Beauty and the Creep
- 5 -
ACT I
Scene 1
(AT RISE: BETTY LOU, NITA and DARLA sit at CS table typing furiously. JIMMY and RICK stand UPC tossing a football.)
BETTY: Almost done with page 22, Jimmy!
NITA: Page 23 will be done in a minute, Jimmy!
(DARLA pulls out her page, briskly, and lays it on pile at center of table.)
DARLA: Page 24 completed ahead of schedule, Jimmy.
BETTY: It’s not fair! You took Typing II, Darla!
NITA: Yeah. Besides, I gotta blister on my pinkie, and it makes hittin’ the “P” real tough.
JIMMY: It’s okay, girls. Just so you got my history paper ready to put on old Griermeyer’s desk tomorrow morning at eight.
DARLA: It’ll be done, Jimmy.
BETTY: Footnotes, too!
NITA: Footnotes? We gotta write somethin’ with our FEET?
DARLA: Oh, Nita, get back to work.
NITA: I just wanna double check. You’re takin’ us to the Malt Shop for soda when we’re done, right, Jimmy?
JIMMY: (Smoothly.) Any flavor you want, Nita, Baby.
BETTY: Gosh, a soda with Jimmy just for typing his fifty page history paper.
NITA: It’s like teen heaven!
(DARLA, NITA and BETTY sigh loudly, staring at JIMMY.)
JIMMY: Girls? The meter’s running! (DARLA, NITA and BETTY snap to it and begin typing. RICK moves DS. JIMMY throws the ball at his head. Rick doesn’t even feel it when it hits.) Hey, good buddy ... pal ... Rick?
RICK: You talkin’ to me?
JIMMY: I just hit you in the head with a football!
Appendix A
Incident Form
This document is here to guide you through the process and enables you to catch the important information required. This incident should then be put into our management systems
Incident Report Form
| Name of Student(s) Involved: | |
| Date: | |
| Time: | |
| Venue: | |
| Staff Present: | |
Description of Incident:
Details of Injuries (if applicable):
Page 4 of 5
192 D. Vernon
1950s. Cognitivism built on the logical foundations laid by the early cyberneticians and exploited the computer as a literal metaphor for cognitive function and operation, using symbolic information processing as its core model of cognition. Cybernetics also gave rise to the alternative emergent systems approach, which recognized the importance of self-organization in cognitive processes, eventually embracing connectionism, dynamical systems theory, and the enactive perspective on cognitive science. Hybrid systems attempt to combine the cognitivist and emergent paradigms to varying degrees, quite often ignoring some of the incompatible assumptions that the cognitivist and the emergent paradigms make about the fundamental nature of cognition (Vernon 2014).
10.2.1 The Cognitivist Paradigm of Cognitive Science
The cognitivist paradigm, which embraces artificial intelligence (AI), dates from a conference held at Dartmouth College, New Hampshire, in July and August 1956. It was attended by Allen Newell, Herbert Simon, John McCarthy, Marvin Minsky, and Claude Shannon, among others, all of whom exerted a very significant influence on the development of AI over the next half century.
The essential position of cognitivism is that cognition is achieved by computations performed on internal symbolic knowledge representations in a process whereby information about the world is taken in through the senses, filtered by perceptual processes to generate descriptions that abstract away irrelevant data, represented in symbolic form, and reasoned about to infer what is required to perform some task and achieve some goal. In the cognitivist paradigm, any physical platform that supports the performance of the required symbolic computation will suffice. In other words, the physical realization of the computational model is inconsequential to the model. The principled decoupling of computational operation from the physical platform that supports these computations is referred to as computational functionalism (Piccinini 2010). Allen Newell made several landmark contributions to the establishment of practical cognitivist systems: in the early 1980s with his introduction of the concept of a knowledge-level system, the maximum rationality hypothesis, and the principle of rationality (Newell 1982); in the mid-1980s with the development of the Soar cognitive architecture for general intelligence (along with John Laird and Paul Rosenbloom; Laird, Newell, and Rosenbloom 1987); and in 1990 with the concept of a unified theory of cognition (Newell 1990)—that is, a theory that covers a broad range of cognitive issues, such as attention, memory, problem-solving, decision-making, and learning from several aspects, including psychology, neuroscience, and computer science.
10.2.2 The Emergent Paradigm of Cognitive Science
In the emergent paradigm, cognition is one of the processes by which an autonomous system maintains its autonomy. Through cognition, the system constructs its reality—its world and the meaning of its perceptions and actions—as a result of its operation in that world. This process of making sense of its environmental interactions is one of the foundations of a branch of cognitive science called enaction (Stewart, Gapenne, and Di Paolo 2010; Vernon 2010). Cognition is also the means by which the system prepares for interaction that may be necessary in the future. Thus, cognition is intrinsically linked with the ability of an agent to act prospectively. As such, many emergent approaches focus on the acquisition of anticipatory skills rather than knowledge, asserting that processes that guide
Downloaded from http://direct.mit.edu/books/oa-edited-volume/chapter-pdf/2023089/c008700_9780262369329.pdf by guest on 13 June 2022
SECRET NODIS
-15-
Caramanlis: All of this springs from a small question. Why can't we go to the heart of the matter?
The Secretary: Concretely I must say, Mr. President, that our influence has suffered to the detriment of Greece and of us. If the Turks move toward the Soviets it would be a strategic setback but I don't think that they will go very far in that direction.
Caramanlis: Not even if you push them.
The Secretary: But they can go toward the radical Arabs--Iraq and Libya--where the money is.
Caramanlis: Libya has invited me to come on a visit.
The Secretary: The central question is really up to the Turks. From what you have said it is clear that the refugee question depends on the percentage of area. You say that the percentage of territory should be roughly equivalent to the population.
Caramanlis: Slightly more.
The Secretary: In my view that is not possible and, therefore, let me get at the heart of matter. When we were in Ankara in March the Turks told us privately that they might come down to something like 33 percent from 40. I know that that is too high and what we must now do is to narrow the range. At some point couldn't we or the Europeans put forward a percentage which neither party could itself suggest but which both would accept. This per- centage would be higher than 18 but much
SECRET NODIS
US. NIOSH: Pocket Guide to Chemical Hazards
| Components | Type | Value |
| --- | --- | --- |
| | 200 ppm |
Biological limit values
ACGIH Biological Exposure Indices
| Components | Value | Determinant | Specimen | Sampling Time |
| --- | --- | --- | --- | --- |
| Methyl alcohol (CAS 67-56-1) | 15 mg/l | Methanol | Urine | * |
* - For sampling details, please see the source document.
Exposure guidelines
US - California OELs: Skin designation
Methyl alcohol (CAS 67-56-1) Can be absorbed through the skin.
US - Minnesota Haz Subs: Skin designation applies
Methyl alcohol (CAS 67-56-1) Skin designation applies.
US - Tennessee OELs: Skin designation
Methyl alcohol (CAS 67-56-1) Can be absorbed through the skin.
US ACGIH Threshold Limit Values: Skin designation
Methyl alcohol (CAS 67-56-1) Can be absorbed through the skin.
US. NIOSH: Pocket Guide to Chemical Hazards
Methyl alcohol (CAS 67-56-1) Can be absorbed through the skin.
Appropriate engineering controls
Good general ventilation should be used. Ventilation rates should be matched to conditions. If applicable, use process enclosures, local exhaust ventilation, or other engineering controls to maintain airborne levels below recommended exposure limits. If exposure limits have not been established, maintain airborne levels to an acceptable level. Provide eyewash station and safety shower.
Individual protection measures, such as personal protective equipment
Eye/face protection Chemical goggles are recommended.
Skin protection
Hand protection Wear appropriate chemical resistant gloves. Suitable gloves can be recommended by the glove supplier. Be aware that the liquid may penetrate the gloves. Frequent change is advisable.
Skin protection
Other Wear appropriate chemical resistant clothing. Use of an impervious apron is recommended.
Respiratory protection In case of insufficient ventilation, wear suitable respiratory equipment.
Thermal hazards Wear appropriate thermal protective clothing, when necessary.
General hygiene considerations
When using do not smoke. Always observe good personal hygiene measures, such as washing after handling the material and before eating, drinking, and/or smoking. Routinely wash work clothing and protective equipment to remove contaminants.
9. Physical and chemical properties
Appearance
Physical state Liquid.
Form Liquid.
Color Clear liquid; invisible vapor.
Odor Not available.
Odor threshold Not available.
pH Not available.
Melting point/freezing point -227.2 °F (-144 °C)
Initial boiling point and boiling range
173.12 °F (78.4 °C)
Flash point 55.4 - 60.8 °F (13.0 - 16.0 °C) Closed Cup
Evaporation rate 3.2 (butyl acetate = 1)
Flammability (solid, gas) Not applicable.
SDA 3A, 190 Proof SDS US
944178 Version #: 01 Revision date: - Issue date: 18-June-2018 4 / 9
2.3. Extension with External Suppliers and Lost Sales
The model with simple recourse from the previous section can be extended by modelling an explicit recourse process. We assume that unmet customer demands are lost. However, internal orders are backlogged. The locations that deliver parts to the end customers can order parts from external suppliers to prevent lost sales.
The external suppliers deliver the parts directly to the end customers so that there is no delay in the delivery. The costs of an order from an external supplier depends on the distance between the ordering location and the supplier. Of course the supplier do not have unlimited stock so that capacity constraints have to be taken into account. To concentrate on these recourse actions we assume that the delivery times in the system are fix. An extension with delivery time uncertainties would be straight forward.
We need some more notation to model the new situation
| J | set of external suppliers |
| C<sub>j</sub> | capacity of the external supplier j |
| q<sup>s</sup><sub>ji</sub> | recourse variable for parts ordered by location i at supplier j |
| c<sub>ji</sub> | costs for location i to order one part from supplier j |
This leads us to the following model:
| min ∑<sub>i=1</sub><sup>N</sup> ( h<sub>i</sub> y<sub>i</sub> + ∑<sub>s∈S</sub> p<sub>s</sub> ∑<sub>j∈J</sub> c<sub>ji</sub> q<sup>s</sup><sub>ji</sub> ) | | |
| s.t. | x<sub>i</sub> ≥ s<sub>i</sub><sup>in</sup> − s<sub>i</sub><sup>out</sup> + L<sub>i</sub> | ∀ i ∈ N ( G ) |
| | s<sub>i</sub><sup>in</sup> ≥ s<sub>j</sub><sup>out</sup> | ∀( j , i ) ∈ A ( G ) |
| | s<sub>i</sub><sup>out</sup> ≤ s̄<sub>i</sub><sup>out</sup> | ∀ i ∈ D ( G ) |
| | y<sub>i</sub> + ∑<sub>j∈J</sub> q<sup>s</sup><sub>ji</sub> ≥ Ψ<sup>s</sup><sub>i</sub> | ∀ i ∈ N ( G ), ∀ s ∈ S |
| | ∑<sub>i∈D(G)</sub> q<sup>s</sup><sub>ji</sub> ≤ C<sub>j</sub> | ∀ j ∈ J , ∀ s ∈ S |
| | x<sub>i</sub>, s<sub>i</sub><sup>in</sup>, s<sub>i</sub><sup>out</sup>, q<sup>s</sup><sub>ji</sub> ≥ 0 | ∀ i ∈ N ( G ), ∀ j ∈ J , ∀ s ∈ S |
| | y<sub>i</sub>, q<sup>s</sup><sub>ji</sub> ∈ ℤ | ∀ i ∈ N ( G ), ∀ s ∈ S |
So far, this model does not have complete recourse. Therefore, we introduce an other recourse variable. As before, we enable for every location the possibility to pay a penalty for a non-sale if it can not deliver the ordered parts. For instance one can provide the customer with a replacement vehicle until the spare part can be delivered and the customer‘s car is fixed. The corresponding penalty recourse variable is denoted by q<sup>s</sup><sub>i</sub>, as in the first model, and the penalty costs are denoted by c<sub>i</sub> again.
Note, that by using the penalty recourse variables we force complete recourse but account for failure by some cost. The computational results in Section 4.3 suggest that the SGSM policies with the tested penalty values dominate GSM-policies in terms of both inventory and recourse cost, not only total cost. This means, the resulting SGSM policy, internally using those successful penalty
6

- - - -

- Exercise
Restate word for word the entries above, starting at the line with "This document is" and ending at the line with "10.2.1 The Cognitivist", inclusive, and no others.

- Answer box
This document is here to guide you through the process and enables you to catch the important information required. This incident should then be put into our management systems
Incident Report Form
| Name of Student(s) Involved: | |
| Date: | |
| Time: | |
| Venue: | |
| Staff Present: | |
Description of Incident:
Details of Injuries (if applicable):
Page 4 of 5
192 D. Vernon
1950s. Cognitivism built on the logical foundations laid by the early cyberneticians and exploited the computer as a literal metaphor for cognitive function and operation, using symbolic information processing as its core model of cognition. Cybernetics also gave rise to the alternative emergent systems approach, which recognized the importance of self-organization in cognitive processes, eventually embracing connectionism, dynamical systems theory, and the enactive perspective on cognitive science. Hybrid systems attempt to combine the cognitivist and emergent paradigms to varying degrees, quite often ignoring some of the incompatible assumptions that the cognitivist and the emergent paradigms make about the fundamental nature of cognition (Vernon 2014).
10.2.1 The Cognitivist Paradigm of Cognitive Science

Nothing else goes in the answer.